La tonalité des courants nietzschéens se présente comme transgressive, critique de la société bourgeoise issue de la Révolution française, souvent aussi sur le terrain du socialisme  ou d’un marxisme adultéré (2). Il ne s’agit pas pourtant de “dépasser” le capitalisme ou de résoudre les contradictions de ce régime. L’accent est au contraire porté sur le refus de l’histoire, de la recherche de la vérité, de la raison, de la science, du progrès, de la démocratie, du suffrage universel, du peuple en tant que sujet politique (3). Il s’agit de s’engager, pour la « Vie », contre l’histoire, contre la raison, la recherche de vérité, contre les valeurs universelles, afin de restaurer les « valeurs biologiques de l’humanité ».

L’essence de « la Vie » pour Nietzsche et ses continuateurs, c’est « la volonté de puissance », « la prééminence fondamentale des forces d’un ordre spontané, agressif, conquérant, usurpateur, transformateur », exaltant la force, la violence, la guerre, la barbarie. Du « point de vue biologique [Vie] le plus élevé », le droit ne peut être qu’un état d’exception qui restreint la « volonté de vie ». Ou encore : le droit, surtout celui qui découle d’un ordre universel, est une « arme hostile à la vie ». [Ces thèmes seront particulièrement développés chez Foucault et sa théorie du biopouvoir]. Une nouvelle morale basée sur la force doit prévaloir. Pour Nietzsche, il n’y a pas de justice, ni d’injustice, la vie procède de fonctions élémentaires : infraction, violation, exploitation, destruction, mais aussi lutte pour « la domination de la terre ». La « lutte de la vie » doit se déployer contre « une autre vie ».

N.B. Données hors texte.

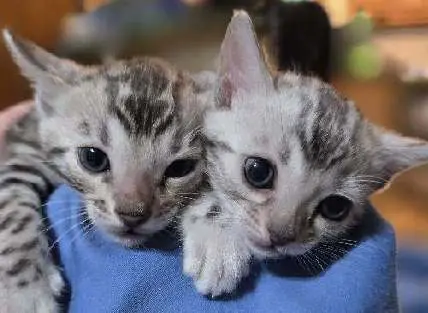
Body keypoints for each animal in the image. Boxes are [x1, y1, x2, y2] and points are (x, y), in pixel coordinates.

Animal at [0, 31, 207, 312]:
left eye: (180, 168)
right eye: (92, 158)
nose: (132, 215)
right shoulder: (25, 146)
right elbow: (11, 204)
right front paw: (25, 289)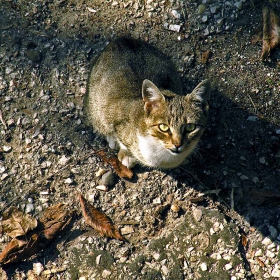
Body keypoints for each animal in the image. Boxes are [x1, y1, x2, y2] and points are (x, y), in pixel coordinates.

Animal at [85, 37, 210, 168]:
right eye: (163, 127)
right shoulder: (117, 118)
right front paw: (127, 154)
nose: (177, 144)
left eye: (190, 127)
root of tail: (121, 39)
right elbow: (122, 139)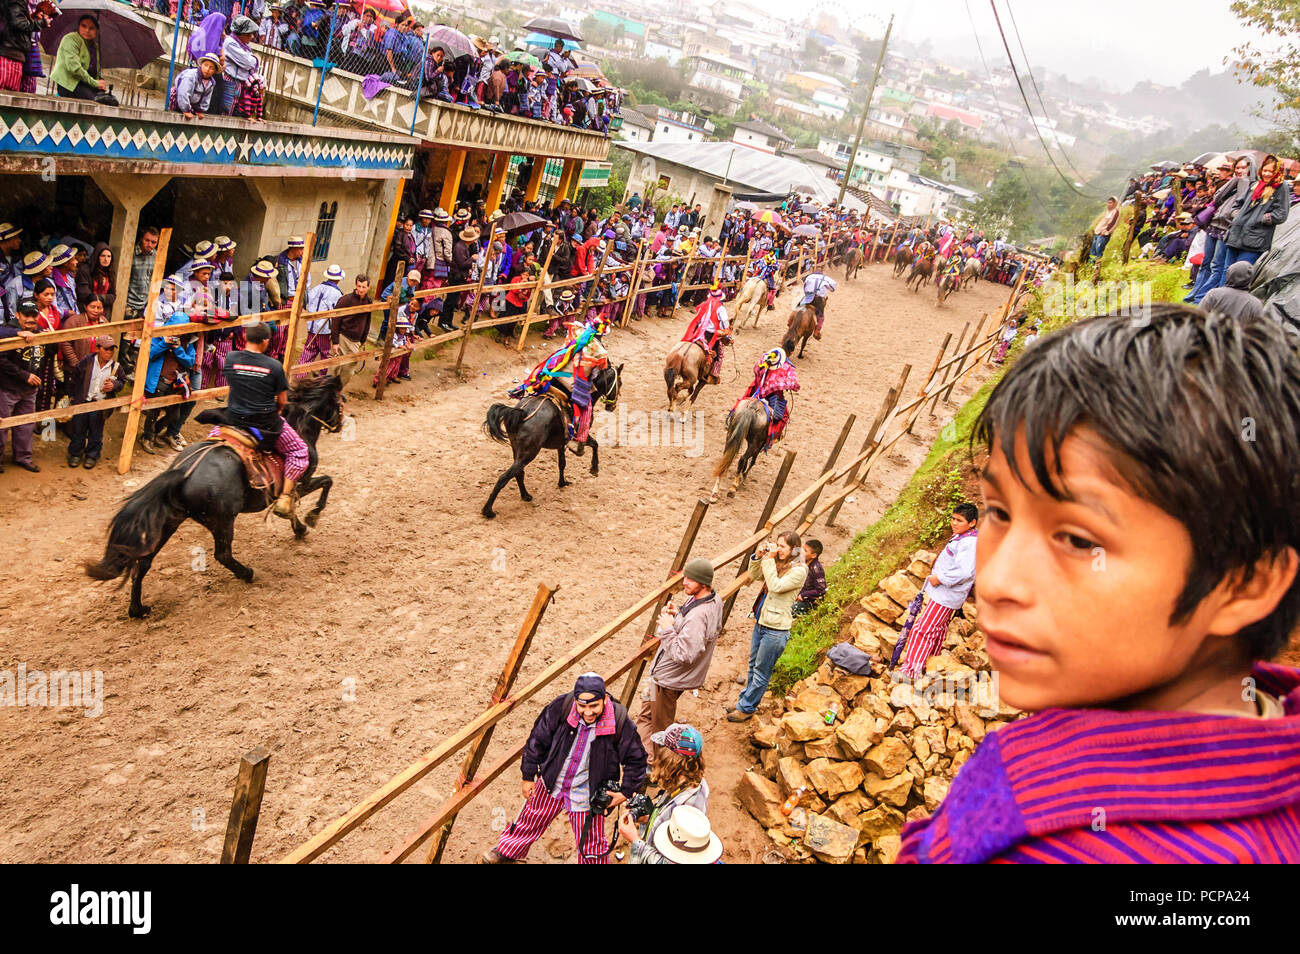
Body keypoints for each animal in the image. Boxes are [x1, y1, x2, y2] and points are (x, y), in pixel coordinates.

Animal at [85, 374, 345, 621]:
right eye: (340, 401)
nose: (341, 424)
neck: (299, 423)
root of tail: (183, 471)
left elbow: (293, 507)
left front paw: (300, 528)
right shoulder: (301, 481)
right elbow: (326, 482)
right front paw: (311, 517)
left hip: (170, 521)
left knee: (144, 562)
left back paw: (137, 609)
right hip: (222, 521)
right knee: (223, 555)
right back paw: (247, 573)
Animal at [483, 361, 624, 519]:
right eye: (620, 383)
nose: (612, 406)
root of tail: (523, 412)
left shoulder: (561, 442)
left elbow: (562, 463)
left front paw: (562, 482)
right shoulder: (581, 434)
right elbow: (595, 444)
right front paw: (594, 468)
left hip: (517, 451)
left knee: (518, 473)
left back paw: (525, 495)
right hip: (528, 453)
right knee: (504, 477)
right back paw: (488, 510)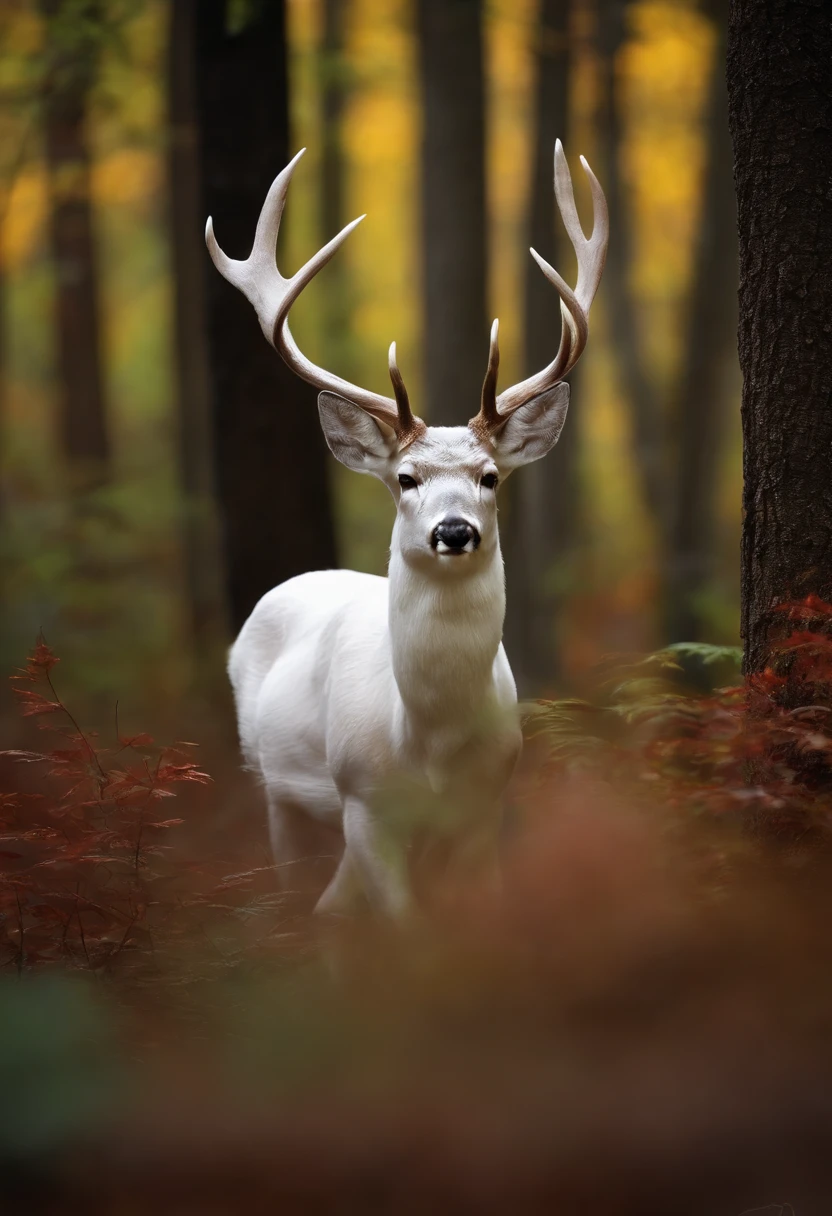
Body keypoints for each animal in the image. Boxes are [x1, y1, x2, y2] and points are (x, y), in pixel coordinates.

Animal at [204, 139, 608, 919]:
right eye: (405, 479)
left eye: (490, 476)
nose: (454, 532)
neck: (429, 744)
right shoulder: (364, 803)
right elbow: (403, 929)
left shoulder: (486, 808)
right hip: (271, 784)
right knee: (303, 891)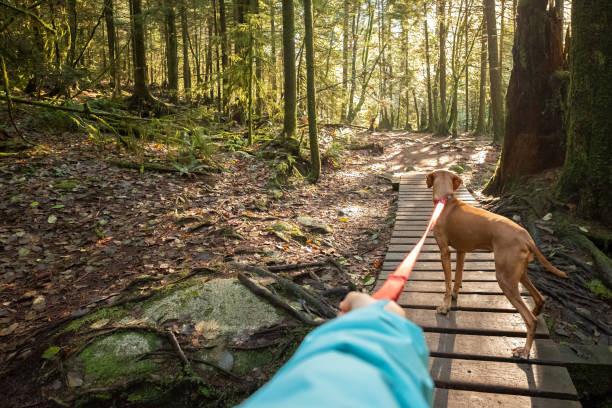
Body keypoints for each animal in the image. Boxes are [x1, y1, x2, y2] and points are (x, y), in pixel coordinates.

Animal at [428, 171, 568, 358]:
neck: (447, 200)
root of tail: (527, 238)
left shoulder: (444, 252)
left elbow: (447, 284)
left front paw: (445, 307)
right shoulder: (461, 251)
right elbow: (457, 278)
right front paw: (455, 296)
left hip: (505, 279)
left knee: (530, 320)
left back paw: (525, 350)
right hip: (518, 274)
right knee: (540, 297)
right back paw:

Dans ce cadre, la vérité est nécessairement posée comme une recherche négative,  « en lutte contre la vie ». (Volonté de puissance Nietzsche – 1901). Cette tonalité se retrouve dans les théorisations fascistes. Ainsi Heidegger établit un lien entre Nietzsche et le national-socialisme, déclarant, devant le Tribunal de dénazification après la Seconde Guerre mondiale : « La vérité n’a pas de fondement et de contenu autonome, [elle est] seulement un moyen de la volonté de puissance ». On retrouve ces thèmes en clair chez Carl Schmitt.

Nietzsche avait pour sa part proféré que « tout est interprétation, qu’il n’y a pas de vérité ». Selon lui, la « vérité n’est pas une question de rapport avec la réalité ». Et, critiquant la possibilité d’un sujet humain (actif) de la connaissance, il proclamait en 1887 dans Généalogie de la morale,  au nom d’un anti-intellectualisme démagogique : « Gardons-nous donc mieux maintenant Messieurs les philosophes, de ces vieilles et dangereuses fables conceptuelles qui ont inventé un “sujet de la connaissance” ».

Dans ce même registre, Gilles Deleuze parlera de la connaissance comme illusion, erreur, falsification.

Bien qu’il rejette la notion d’essence des choses, de causalité et de cause ultime, Nietzsche n’en révélait pas moins finalement une cause ultime : la « volonté de puissance », ou ordre des forces “spontanées” [c’est-à-dire de type barbare].

« L’essence de la vie est la volonté de puissance […] prééminence fondamentale des forces d’un ordre spontané, agressif, conquérant, usurpateur, transformateur » (Généalogie de la morale).

NOTES

(1) Dilthey (1883), Critique de la raison historique.

(2) Ce qui n’empêche pas Nietzsche de répudier la Commune en 1871 : révolte d’esclaves, « gale socialiste », despotique (Humain trop humain).

(3) La critique porte aussi sur les intellectuels et l’activité intellectuelle, celle qui prétend se donner pour objet un développement de la connaissance (à l’encontre de la vie, des pulsions vitales élémentaires).